Another Try at Harvesting the Twitter Streaming API to WARC files

In “Harvesting the Twitter Streaming API to WARC files”, I described an approach for recording the Twitter Streaming API in WARC files using record segmentation. The motivation for using record segmentation was that it allowed splitting up a single call to the API — a call that might have a very long duration and involve a large amount of data — into multiple WARC records spread across multiple WARC files.
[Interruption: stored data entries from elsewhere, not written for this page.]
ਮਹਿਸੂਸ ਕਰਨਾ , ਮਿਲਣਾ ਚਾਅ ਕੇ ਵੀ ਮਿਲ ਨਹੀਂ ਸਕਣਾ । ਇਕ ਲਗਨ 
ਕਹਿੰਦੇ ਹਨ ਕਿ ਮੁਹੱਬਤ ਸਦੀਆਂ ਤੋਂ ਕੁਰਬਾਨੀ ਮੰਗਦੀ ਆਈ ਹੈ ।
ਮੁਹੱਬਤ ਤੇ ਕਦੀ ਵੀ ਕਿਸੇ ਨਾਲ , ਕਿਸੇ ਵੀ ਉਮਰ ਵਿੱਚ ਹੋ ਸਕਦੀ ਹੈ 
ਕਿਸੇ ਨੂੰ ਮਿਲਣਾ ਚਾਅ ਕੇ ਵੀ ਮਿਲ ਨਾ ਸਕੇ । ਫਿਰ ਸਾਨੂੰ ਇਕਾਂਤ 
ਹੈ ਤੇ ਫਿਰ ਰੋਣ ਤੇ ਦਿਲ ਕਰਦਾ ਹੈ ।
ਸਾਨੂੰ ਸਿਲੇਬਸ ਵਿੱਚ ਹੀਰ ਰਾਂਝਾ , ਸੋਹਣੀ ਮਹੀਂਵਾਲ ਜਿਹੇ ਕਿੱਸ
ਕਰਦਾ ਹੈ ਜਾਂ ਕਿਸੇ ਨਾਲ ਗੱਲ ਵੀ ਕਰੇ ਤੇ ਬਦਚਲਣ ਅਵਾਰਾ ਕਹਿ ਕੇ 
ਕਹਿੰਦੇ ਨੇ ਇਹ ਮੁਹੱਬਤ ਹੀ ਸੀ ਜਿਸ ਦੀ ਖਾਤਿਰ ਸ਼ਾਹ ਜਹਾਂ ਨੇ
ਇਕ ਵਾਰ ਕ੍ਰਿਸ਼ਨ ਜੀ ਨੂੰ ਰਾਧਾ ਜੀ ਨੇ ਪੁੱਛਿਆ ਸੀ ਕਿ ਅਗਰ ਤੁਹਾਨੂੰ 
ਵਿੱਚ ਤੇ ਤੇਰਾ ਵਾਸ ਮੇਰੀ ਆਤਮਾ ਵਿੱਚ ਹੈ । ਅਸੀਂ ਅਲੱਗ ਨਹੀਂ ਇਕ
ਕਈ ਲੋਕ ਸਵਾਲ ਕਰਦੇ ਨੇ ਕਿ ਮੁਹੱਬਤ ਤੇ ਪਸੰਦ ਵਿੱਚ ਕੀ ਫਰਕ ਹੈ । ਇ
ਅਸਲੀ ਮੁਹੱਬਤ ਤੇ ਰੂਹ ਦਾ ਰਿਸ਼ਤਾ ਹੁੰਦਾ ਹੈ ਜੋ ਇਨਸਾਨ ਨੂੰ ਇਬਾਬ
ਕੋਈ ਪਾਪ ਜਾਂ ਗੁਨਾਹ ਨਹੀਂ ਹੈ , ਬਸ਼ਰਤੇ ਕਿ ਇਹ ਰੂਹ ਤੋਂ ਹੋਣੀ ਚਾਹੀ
We just abandoned that approach. Here’s why:

  • There is no support for it in the web archiving toolset. This required that we customize warcprox (for capture) and the warc python library (for reading the WARCs). This conflicted with our goal of writing less code by borrowing existing tools from web archiving.
  • Playback was bothering me. Part of our technical approach for aligning social media archiving with web archiving is to load WARC files containing social media data into a wayback machine for the purpose of playback. However, a monster HTTP response seemed an ill fit and likely to require extensive customization of some wayback implementation.
  • Exports seemed potentially problematic as well. Exporting required reconstructing and reading through monster HTTP responses. This was particularly expensive for exports that were limited to the tweets within a time period.
  • It has become increasingly clear that data collected from the Twitter Streaming API MUST be considered a sample. Some of the existing reasons for this are rate limits in the Twitter Streaming API, inevitable network hiccups or similar operational ailments that will interrupt the stream, and the simple fact that the Twitter Streaming API is a “black box” whose exact operation is unknown (well, to us anyway). If the data collected must be considered a sample, then small interruptions in the harvest should be acceptable as long as they don’t introduce any sort of a sampling bias. Researchers requiring a complete dataset will probably want to purchase it from a data reseller like Gnip.
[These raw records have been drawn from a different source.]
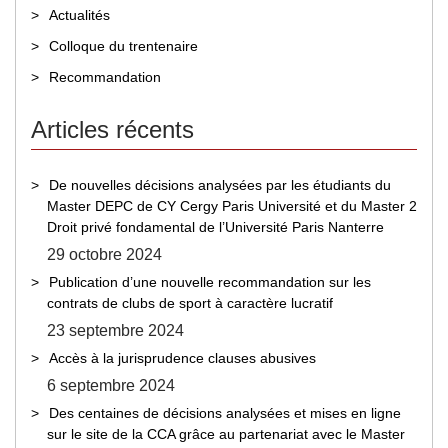
Actualités
Colloque du trentenaire
Recommandation
Articles récents
De nouvelles décisions analysées par les étudiants du
Master DEPC de CY Cergy Paris Université et du Master 2
Droit privé fondamental de l’Université Paris Nanterre
29 octobre 2024
Publication d’une nouvelle recommandation sur les
contrats de clubs de sport à caractère lucratif
23 septembre 2024
Accès à la jurisprudence clauses abusives
6 septembre 2024
Des centaines de décisions analysées et mises en ligne
sur le site de la CCA grâce au partenariat avec le Master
Given this, we’re trying a new approach: Harvest from the Twitter Streaming API for 30 minutes at a time. At the end of the 30 minutes, close the stream and start a new one. Each 30 minute segment is recorded in a single WARC response record in a single WARC file. The interruption in collecting is only a handful of seconds.

Twitter warns against connection churn: “Clients which break a connection and then reconnect frequently (to change query parameters, for example) run the risk of being rate limited.” However, we’re hoping that 30 minutes between reconnects is reasonable. We’re running tests now to verify.

The upside of this new approach is that each WARC response record is a more manageable size that should play well with existing web archiving tools and be more export friendly. Oh yeah – and I get to throw away a ton of code.